A quick search taught me what I saw was a four-wheel-drive, turbo diesel, compact minivan from Japan. While never exported to the US, they were all the rage in the early 90s across the pacific. Fuel efficient, short wheel base, and dorky as hell: this was the van for me. Relatively affordable Stateside, and a profit could apparently be made bringing them over to the US from Japan and selling them to skiers, climbers, and adventure seekers. That's when a friend had an idea: If you import a few of these things, you get one for yourself for free! Inspired, I called my friend Jay and asked if he wanted to go into business importing vans from Japan. He obliged, on the condition I met in Bangkok, Thailand that next weekend to pick up his investment, but that's another story... Next thing you know, four vans showed up to my house in Denver on the back of a semi.

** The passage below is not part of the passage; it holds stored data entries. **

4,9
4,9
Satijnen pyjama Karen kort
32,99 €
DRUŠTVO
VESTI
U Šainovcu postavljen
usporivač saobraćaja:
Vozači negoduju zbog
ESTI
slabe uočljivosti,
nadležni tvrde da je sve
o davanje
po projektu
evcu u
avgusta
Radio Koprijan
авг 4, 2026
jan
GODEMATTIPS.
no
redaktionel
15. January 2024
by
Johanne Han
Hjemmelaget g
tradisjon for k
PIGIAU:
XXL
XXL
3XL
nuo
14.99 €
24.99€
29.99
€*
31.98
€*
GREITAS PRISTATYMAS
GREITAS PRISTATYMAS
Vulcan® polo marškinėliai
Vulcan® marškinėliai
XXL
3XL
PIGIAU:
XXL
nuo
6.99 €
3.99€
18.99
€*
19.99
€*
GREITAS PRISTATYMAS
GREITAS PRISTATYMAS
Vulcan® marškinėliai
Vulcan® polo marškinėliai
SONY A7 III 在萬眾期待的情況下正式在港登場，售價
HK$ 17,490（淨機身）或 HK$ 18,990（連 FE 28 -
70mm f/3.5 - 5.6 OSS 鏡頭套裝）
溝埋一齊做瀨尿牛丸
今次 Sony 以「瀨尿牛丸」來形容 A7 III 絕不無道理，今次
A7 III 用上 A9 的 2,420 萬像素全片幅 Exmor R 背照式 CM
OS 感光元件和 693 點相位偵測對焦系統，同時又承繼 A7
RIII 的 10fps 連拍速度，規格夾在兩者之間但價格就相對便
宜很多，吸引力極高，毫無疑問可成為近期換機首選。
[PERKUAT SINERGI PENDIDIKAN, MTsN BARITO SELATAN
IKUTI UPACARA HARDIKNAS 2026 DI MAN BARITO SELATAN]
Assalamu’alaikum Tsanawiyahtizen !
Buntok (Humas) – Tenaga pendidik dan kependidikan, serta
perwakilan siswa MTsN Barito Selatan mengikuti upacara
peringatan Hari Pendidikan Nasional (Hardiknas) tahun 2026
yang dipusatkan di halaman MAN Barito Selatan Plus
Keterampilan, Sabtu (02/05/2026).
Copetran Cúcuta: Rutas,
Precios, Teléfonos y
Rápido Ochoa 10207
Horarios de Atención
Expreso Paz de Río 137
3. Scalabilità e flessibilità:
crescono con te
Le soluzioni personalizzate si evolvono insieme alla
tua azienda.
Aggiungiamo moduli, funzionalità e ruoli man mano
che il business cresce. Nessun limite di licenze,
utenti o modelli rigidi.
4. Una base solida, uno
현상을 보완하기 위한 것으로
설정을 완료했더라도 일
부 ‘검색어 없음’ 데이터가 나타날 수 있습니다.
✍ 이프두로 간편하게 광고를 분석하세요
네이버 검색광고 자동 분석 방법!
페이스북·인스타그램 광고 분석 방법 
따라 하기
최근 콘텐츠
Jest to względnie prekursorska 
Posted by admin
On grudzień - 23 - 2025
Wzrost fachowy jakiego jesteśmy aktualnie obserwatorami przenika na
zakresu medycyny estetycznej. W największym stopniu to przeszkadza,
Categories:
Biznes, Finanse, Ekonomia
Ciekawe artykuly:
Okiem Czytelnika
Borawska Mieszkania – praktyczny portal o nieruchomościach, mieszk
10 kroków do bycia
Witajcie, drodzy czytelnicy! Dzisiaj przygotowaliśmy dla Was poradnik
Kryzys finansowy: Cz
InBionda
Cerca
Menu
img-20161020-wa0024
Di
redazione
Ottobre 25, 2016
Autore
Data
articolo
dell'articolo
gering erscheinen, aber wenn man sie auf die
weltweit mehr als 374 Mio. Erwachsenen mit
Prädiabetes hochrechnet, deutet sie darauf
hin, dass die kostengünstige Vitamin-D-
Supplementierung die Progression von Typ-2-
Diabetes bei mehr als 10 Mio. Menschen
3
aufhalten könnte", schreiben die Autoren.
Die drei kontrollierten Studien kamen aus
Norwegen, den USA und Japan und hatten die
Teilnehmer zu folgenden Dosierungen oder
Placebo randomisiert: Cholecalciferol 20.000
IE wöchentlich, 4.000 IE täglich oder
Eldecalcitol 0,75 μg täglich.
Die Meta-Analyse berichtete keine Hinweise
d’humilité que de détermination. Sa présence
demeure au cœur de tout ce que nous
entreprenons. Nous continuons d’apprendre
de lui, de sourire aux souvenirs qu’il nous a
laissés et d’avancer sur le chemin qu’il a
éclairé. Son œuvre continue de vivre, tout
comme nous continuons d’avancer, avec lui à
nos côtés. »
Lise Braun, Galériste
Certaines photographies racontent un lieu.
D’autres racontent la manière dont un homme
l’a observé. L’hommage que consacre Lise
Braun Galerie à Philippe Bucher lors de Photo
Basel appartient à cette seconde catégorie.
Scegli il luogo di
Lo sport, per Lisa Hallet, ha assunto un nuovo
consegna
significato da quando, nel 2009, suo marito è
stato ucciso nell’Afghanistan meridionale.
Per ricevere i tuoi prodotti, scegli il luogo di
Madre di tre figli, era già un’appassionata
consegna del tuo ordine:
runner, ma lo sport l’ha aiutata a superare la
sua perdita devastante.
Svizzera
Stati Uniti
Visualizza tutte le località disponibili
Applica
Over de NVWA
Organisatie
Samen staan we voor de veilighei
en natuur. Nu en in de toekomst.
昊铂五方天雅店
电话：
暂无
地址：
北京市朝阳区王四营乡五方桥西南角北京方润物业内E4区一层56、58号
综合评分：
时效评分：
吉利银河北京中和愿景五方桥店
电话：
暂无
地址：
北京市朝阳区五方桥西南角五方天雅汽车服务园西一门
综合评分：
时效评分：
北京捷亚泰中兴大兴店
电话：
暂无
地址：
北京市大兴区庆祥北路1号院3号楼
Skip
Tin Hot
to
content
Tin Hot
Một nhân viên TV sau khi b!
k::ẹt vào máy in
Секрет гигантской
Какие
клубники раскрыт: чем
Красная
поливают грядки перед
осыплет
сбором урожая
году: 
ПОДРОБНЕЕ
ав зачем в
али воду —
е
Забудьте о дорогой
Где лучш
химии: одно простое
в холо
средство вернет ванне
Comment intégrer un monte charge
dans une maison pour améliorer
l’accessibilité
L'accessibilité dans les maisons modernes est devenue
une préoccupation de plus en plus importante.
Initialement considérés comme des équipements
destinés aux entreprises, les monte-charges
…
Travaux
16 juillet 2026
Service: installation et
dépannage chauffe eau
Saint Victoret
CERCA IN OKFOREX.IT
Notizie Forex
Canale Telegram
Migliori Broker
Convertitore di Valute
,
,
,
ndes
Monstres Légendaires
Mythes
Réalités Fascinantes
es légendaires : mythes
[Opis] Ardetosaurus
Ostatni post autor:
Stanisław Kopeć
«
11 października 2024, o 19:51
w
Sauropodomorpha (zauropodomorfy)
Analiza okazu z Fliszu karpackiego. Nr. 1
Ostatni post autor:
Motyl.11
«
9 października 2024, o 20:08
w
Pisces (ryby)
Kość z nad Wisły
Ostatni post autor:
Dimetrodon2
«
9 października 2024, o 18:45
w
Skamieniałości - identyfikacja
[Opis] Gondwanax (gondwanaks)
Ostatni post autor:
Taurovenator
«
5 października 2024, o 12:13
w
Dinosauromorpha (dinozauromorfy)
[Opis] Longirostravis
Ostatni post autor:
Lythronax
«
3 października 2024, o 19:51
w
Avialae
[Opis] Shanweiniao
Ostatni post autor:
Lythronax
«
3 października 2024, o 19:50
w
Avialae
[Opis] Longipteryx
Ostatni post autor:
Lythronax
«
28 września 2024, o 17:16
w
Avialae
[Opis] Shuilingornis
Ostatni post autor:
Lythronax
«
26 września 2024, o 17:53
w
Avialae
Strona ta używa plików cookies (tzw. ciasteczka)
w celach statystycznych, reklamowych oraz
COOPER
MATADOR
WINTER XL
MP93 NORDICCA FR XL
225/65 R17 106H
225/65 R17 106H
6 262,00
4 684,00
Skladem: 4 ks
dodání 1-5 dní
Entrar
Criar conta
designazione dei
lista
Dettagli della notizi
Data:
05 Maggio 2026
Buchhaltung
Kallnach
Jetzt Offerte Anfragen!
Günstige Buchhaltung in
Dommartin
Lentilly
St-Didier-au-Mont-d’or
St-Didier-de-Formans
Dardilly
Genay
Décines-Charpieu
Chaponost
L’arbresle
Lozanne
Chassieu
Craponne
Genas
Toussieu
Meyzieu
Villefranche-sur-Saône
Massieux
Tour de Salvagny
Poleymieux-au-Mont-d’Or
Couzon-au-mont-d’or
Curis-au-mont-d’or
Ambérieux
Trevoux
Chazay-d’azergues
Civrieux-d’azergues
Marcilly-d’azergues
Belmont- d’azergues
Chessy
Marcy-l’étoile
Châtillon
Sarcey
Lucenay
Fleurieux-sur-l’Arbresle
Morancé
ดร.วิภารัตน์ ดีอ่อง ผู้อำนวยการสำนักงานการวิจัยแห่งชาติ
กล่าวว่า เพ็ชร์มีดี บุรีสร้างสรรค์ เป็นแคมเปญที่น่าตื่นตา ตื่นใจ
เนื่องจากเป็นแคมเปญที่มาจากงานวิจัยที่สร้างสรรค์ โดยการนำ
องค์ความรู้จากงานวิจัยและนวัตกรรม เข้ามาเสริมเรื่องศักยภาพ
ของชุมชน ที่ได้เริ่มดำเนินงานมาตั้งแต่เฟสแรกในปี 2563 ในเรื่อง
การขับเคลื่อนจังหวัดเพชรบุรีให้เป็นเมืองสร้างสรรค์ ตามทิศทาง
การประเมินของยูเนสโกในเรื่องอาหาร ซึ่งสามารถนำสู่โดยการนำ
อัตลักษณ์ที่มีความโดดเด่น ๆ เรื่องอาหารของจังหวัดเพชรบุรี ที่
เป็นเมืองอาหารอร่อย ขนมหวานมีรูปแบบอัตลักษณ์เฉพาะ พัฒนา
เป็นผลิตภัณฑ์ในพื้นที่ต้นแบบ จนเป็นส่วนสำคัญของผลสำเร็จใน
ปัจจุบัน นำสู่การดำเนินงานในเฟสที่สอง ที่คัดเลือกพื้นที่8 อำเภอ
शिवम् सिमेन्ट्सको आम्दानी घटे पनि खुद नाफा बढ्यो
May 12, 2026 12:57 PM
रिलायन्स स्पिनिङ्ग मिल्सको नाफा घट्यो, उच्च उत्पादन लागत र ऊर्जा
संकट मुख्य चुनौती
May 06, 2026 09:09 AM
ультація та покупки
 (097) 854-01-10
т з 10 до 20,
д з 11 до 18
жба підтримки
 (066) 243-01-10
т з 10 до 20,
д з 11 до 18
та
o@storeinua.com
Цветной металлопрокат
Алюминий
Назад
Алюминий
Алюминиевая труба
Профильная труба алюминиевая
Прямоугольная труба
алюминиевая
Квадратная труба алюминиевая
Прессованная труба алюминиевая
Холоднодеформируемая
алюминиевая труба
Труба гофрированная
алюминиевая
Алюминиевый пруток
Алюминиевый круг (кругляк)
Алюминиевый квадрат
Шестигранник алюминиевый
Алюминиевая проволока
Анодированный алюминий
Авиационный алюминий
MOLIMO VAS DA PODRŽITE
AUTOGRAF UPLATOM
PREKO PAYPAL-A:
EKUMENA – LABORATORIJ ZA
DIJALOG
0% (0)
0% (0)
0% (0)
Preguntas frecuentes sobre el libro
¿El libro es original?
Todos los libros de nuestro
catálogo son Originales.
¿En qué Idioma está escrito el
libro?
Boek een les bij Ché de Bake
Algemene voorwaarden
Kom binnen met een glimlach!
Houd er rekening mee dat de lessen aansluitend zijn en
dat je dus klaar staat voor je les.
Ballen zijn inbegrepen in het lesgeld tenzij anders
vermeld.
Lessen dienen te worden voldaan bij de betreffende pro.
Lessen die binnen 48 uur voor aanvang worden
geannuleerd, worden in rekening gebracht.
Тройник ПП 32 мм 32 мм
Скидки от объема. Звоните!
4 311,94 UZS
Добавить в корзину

But in fact, it wasn't "next thing you know." My brother and business partner, Cameron Wyatt, took 5 months and a huge stack of paperwork to pull off this trans-pacific deal. This process would not have been doable if my brother had not found a local business partner in Japan, who helped us overcome language barriers and understand the complex process. By the time the four 1992 Mitsubishi Delicas had reached Colorado, we had even created a little business, Dirtbag Vans, to facilitate the sale of the three vans not my own. Cam did a great job getting these beauties across the ocean, and an even better job selling them. We sold out within the first few months, and he's already working on getting the next shipment over.
After settling my affairs in Denver, I rigged a bed and storage system in my personal Delica, and headed into the mountains, where I spent the summer traveling around Colorado. My goal was to ski, run, climb, or bike everyday, enjoying as many moments above tree line as possible. I had a lot of reflecting to do post Denver Food Rescue, and visioning for my next chapter. The tranquility of camping daily in our National Forests, and ability to drive over stumps, up mountains, and through rivers to get there, gave me the exhale I needed. My Delica also served as a nice home base for family camping trips, as pictured above.
I am a big fan of #vanlife, however trendy it has become. I think spending the majority of one's time outside, being more aware of the weather, moon, wildlife; being colder when it's colder, and going home to a place without cell service, is a practice of gratitude. It's also a reminder of the importance to protect the land van-lifers - and all outdoor folks - call home. That's why we're donating money to Conservation Colorado for every van we sell. Our public lands belong to you! Please protect it as you do your personal property.